● **Exercise goal**
Lines below that hold the word "bout" must be copied in full.

● **Source material**
------------------------------

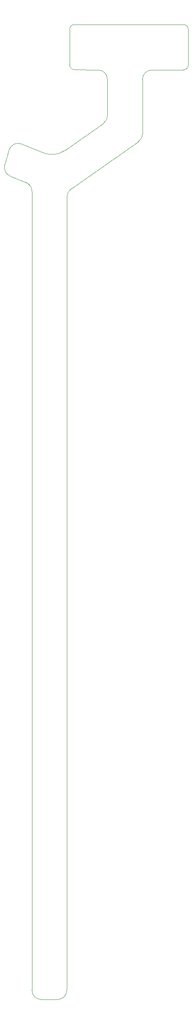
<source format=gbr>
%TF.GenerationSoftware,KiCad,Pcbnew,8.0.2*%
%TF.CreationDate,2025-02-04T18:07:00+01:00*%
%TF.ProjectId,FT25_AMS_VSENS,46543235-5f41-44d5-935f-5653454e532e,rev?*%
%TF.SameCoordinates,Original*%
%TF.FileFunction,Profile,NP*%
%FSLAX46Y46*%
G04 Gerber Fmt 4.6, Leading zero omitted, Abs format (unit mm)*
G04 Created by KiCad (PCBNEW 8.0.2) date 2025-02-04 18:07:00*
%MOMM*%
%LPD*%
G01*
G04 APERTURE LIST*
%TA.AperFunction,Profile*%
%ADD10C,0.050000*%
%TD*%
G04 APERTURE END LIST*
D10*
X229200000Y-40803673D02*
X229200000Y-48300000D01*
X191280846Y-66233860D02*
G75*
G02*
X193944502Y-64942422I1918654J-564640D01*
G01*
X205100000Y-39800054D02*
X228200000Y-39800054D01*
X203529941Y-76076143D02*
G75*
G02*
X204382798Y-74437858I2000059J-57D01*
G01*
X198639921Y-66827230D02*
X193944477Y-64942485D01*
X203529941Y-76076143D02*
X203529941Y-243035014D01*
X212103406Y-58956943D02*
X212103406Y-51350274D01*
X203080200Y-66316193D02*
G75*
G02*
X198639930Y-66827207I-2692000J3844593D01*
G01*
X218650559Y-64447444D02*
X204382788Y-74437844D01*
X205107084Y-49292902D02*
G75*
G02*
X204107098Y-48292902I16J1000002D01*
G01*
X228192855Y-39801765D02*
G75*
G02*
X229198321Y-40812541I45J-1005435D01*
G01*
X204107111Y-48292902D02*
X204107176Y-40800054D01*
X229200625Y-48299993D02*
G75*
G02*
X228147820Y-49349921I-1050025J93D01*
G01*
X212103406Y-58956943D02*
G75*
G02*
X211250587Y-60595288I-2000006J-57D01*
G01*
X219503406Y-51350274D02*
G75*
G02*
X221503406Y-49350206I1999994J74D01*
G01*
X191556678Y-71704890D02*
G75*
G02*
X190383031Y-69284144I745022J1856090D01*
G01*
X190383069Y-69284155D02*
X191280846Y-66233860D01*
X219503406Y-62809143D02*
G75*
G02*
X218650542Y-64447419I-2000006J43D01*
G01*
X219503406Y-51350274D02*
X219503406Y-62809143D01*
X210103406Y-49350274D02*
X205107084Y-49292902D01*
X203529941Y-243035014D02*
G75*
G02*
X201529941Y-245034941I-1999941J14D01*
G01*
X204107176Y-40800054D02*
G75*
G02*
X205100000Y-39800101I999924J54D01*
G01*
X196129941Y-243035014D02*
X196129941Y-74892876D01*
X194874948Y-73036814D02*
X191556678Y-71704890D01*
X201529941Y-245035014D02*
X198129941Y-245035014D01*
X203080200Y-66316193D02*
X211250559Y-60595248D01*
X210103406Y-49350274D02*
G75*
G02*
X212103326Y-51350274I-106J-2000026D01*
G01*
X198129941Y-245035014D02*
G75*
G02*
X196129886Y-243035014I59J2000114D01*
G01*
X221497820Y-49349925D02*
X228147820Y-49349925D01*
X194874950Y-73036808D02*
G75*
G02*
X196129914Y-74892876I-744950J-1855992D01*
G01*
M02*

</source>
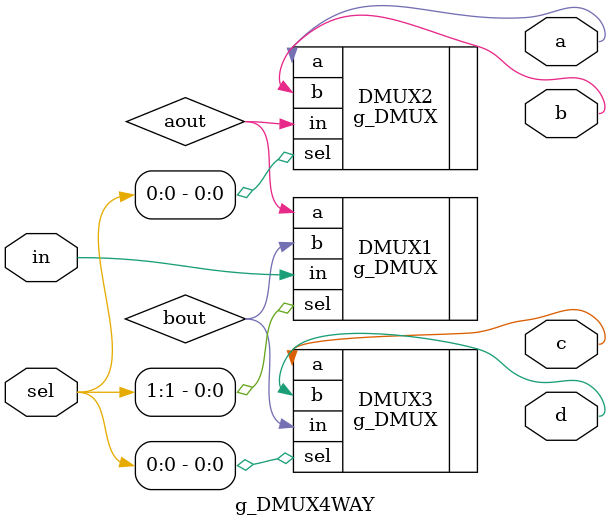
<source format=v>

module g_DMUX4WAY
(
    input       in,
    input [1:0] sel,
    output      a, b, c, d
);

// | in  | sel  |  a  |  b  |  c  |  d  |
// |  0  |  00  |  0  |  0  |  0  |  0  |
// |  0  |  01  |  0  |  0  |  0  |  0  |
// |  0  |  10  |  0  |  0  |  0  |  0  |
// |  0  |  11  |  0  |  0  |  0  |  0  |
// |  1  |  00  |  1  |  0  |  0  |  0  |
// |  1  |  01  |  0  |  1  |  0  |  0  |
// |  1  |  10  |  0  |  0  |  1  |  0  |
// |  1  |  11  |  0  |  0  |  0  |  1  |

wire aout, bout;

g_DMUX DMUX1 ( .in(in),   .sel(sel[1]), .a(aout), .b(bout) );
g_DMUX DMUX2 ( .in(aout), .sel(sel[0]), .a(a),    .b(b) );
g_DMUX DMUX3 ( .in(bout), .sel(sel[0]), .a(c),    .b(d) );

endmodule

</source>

------------------------------

● **Solved exercise**
wire aout, bout;
g_DMUX DMUX1 ( .in(in),   .sel(sel[1]), .a(aout), .b(bout) );
g_DMUX DMUX3 ( .in(bout), .sel(sel[0]), .a(c),    .b(d) );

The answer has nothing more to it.